27 de agosto de 2012

Que boas, as novelas do Plim Plim! (Parte 1)

Fizeram um remake da "Gabriela", uma novela de grande sucesso da Rede Globo e a primeira a ser exportada e vista pelo público português. Trazia uma linguagem nova a um país vergado pelo Estado Novo. A personagem principal era jovem e transbordava sensualidade. Dizem que foi um sucesso estrondoso em Portugal. Dizem que parou o país.

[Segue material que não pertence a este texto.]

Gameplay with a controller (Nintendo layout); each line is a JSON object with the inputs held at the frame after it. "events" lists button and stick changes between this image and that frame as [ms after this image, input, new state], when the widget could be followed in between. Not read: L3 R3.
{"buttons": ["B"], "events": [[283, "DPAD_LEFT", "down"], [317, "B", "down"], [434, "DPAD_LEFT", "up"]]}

Nessa época, eu ainda não tinha vindo ao mundo, mas desde que me conheço por gente que me recordo de ver as telenovelas brasileiras da Rede Globo. A estação do "Plim Plim" tinha os melhores autores, os melhores actores e os maiores recursos técnicos da teledramaturgia brasileira, o que se traduzia em fenomenais recordes de audiências.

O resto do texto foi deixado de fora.